How to use vLLM to serve LLMs in python
Direct answer
Use the
vllm Python library to load and serve large language models efficiently by creating a LLMEngine instance and calling its generate method with your prompts.Setup
Install
pip install vllm Imports
from vllm import LLMEngine Examples
inGenerate a short poem about spring.
outSpring breathes life anew, Blossoms dance in morning dew, Warmth paints skies bright.
inExplain the concept of recursion in programming.
outRecursion is a technique where a function calls itself to solve smaller instances of a problem until reaching a base case.
inTranslate 'Hello, how are you?' to French.
outBonjour, comment ça va ?
Integration steps
- Install the vLLM Python package using pip.
- Import
LLMEnginefrom thevllmlibrary. - Initialize
LLMEnginewith the desired model checkpoint path or Hugging Face model ID. - Call the
generatemethod with a list of prompt strings. - Process the returned generation results to extract the generated text.
- Close the engine when done to free resources.
Full code
from vllm import LLMEngine
# Initialize the LLM engine with a model checkpoint or Hugging Face model ID
engine = LLMEngine(model="huggyllama/llama-7b")
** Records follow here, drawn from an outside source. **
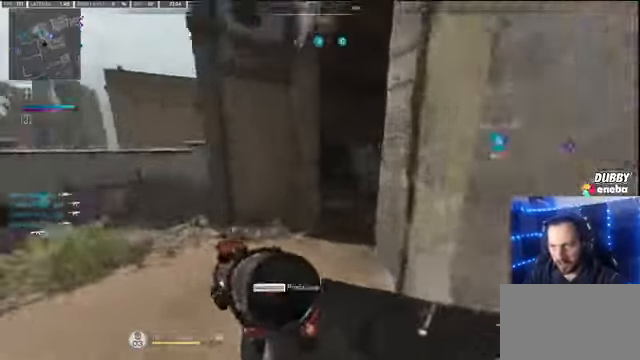
Gameplay with keyboard and mouse; each line is a JSON object with the keys and mouse buttons held at the frame after it. "events" lists presses ("down") and releases ("up") of "1", "2", "3", "4", "5", "a", "alt", "c", "caps_lock", "ctrl", "d", "e", "f", "g", "q", "r", "s", "shift", "space", "t", "tab", "v", "w", "x", "z" and "mouse_wheel" between this image and that frame as [ms after this image, input, new state], when the widget could be followed in between. "mouse_wheel" = the "wheel" button of the "mouse" list. No other keys are recorded. "wheel" means that the mouse wheel is clicked or scrolled. Not read: mouse_move.
{"keys": ["shift", "w"], "mouse": [], "events": []}
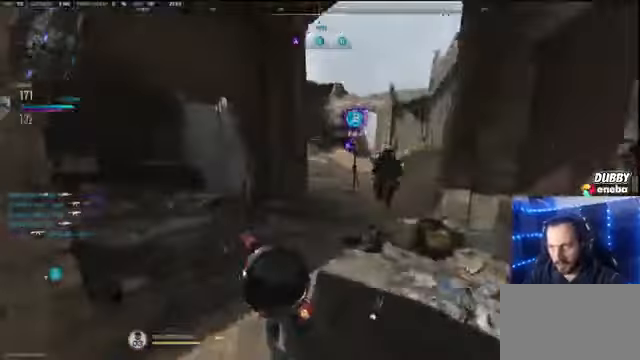
{"keys": ["a"], "mouse": [], "events": [[167, "d", "down"], [167, "shift", "up"], [200, "w", "up"], [500, "a", "down"], [500, "d", "up"]]}
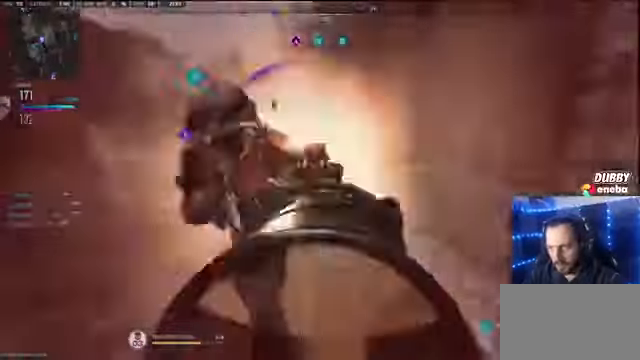
{"keys": ["shift", "w"], "mouse": [], "events": [[134, "w", "down"], [167, "a", "up"], [467, "shift", "down"]]}
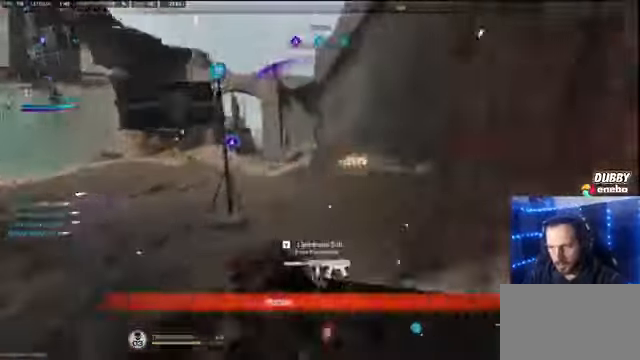
{"keys": ["shift", "w"], "mouse": [], "events": []}
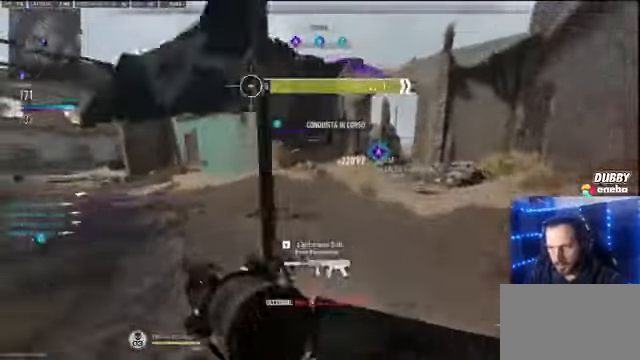
{"keys": ["shift", "w"], "mouse": [], "events": []}
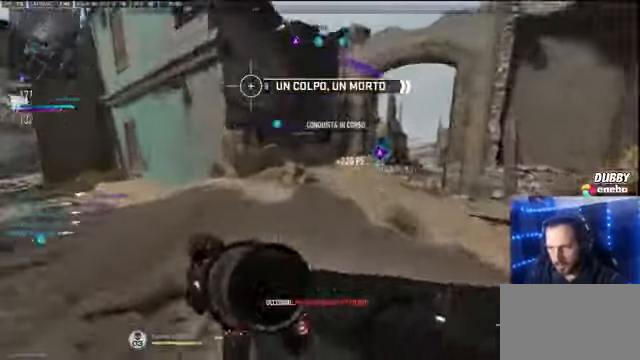
{"keys": ["shift", "w"], "mouse": [], "events": []}
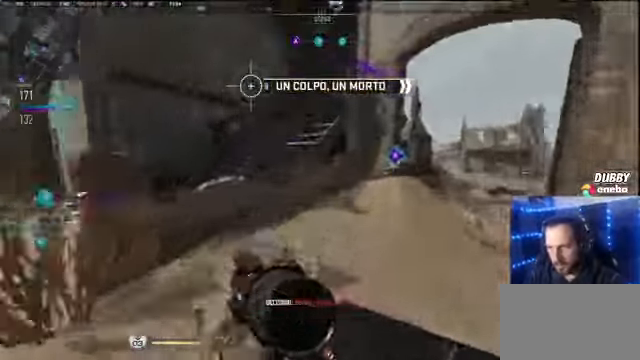
{"keys": ["shift", "w"], "mouse": [], "events": [[333, "space", "down"], [433, "space", "up"]]}
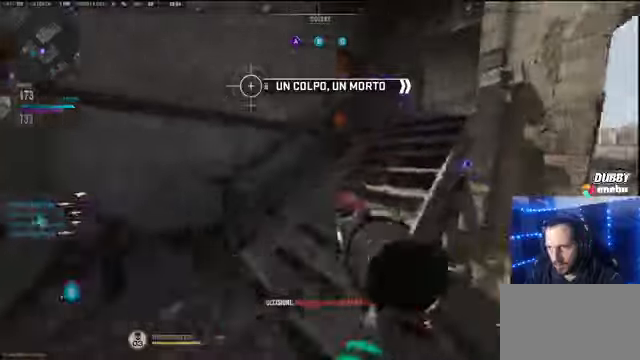
{"keys": ["shift", "w"], "mouse": [], "events": [[133, "shift", "up"], [400, "shift", "down"]]}
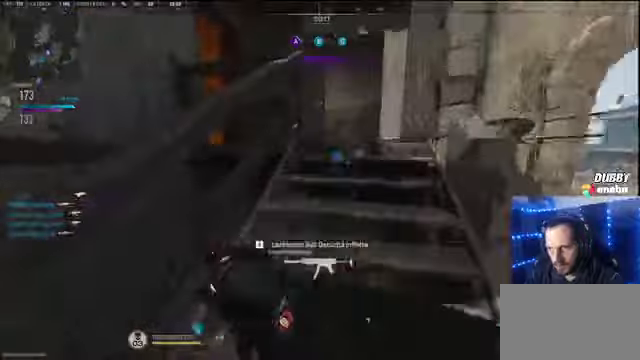
{"keys": ["d"], "mouse": [], "events": [[33, "shift", "up"], [100, "d", "down"], [133, "w", "up"]]}
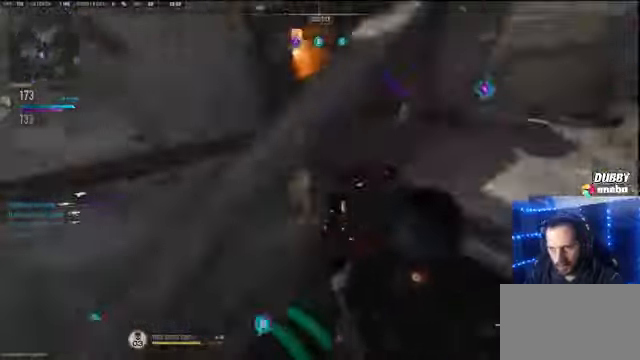
{"keys": ["shift", "w"], "mouse": [], "events": [[33, "w", "down"], [100, "d", "up"], [100, "shift", "down"]]}
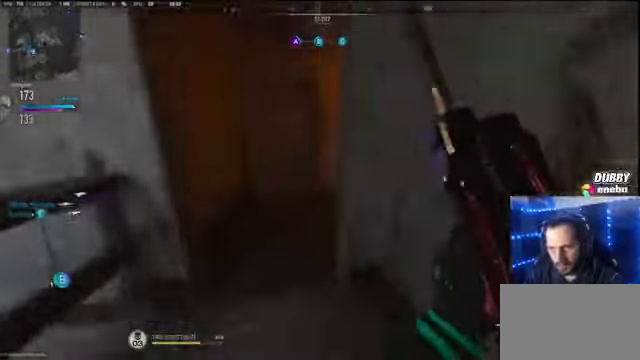
{"keys": ["d", "shift", "w"], "mouse": [], "events": [[67, "a", "down"], [367, "a", "up"], [500, "d", "down"]]}
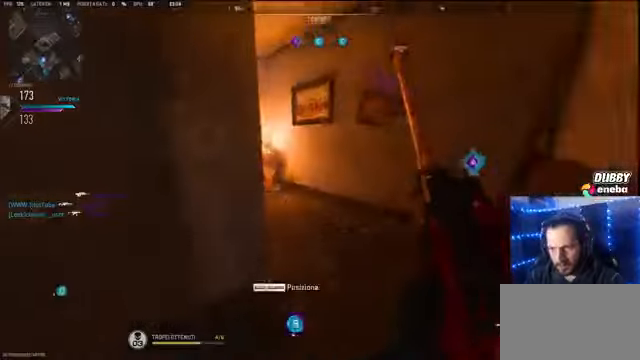
{"keys": ["a", "shift", "w"], "mouse": [], "events": [[333, "a", "down"], [367, "d", "up"]]}
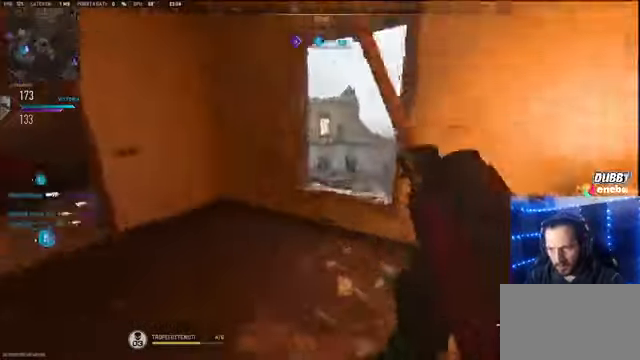
{"keys": ["d"], "mouse": [], "events": [[100, "a", "up"], [100, "shift", "up"], [133, "d", "down"], [200, "w", "up"], [300, "a", "down"], [300, "d", "up"], [467, "a", "up"], [467, "d", "down"]]}
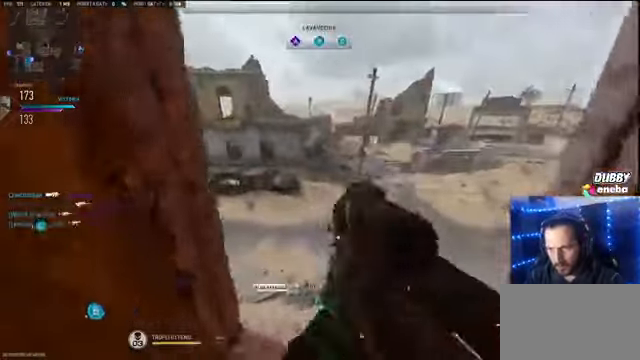
{"keys": ["a"], "mouse": [], "events": [[67, "w", "down"], [167, "d", "up"], [167, "space", "down"], [300, "space", "up"], [367, "w", "up"], [500, "a", "down"]]}
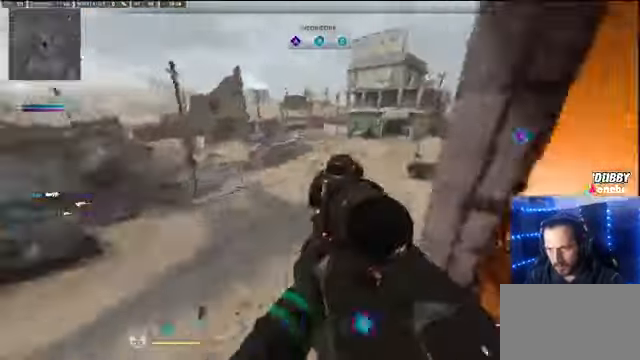
{"keys": ["d"], "mouse": [], "events": [[167, "a", "up"], [467, "d", "down"]]}
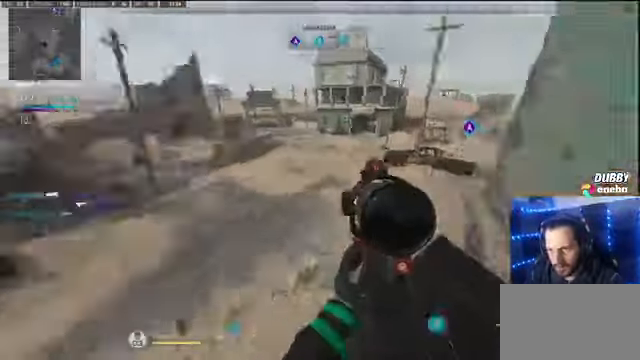
{"keys": ["d"], "mouse": [], "events": [[167, "a", "down"], [167, "d", "up"], [200, "w", "down"], [233, "a", "up"], [333, "d", "down"], [400, "w", "up"]]}
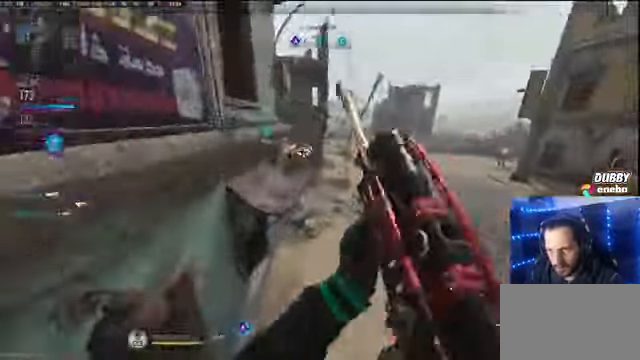
{"keys": ["a", "shift"], "mouse": [], "events": [[433, "w", "down"], [500, "a", "down"], [500, "d", "up"], [500, "shift", "down"], [500, "w", "up"]]}
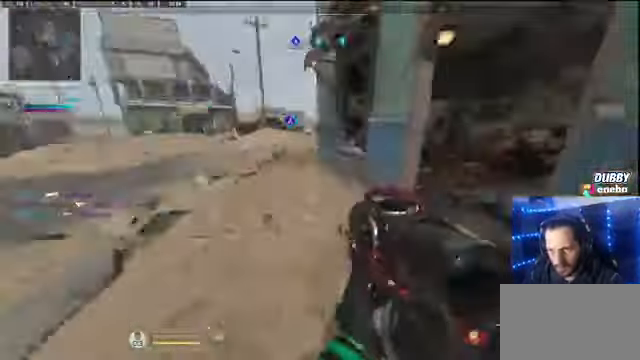
{"keys": ["space", "w"], "mouse": [], "events": [[100, "shift", "up"], [100, "w", "down"], [133, "a", "up"], [133, "shift", "down"], [333, "a", "down"], [333, "space", "down"], [400, "a", "up"], [400, "shift", "up"]]}
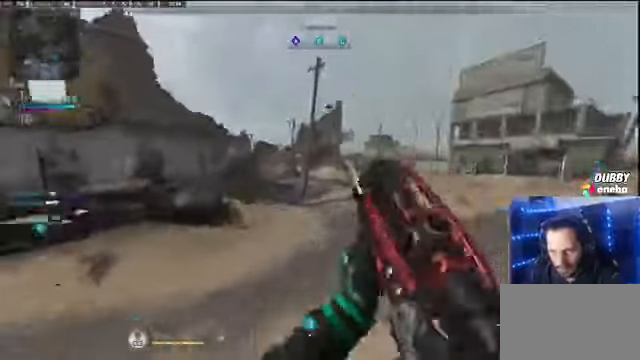
{"keys": ["d"], "mouse": [], "events": [[66, "space", "up"], [166, "d", "down"], [200, "w", "up"]]}
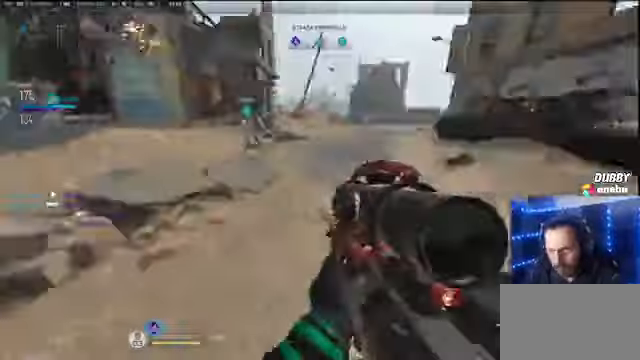
{"keys": ["w"], "mouse": [], "events": [[100, "w", "down"], [166, "d", "up"]]}
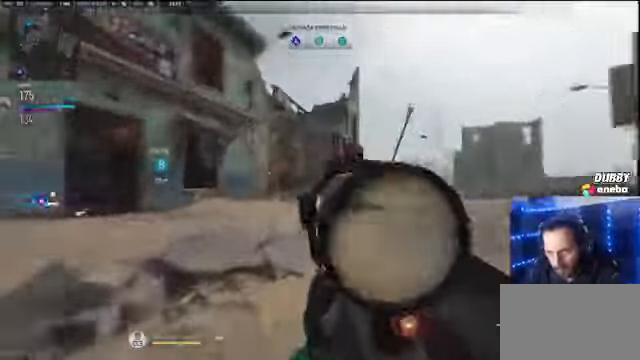
{"keys": ["shift", "w"], "mouse": [], "events": [[333, "shift", "down"]]}
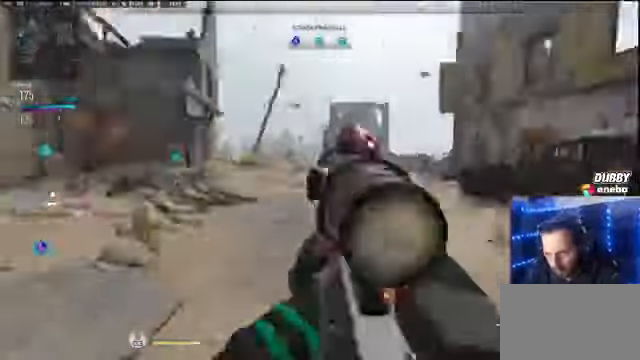
{"keys": ["shift", "w"], "mouse": [], "events": []}
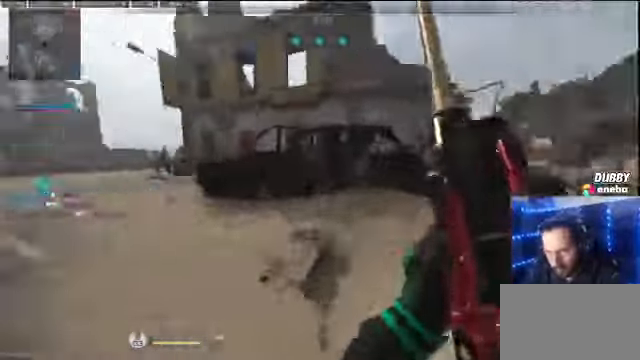
{"keys": ["a", "shift", "space", "w"], "mouse": [], "events": [[366, "space", "down"], [400, "a", "down"]]}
# Define prompts to generate completions for
prompts = [
"Write a short story about a robot learning emotions.",
"Summarize the benefits of renewable energy."
]
# Generate completions
results = engine.generate(prompts)
# Print generated outputs
for i, result in enumerate(results):
print(f"Prompt {i+1}: {prompts[i]}")
print(f"Completion: {result.text}")
print("---")
# Close the engine to release resources
engine.close() output
Prompt 1: Write a short story about a robot learning emotions. Completion: In a quiet lab, a robot named Aiden discovered feelings for the first time, learning joy and sorrow through human connection. --- Prompt 2: Summarize the benefits of renewable energy. Completion: Renewable energy reduces carbon emissions, lowers pollution, and provides sustainable power sources for the future. ---
API trace
Request
{"model": "huggyllama/llama-7b", "prompts": ["Write a short story about a robot learning emotions.", "Summarize the benefits of renewable energy."]} Response
{"results": [{"text": "In a quiet lab, a robot named Aiden discovered feelings..."}, {"text": "Renewable energy reduces carbon emissions..."}]} Extract
results = engine.generate(prompts); for r in results: print(r.text)Variants
Streaming generation ›
Use streaming to provide real-time token outputs for better user experience in chat or interactive apps.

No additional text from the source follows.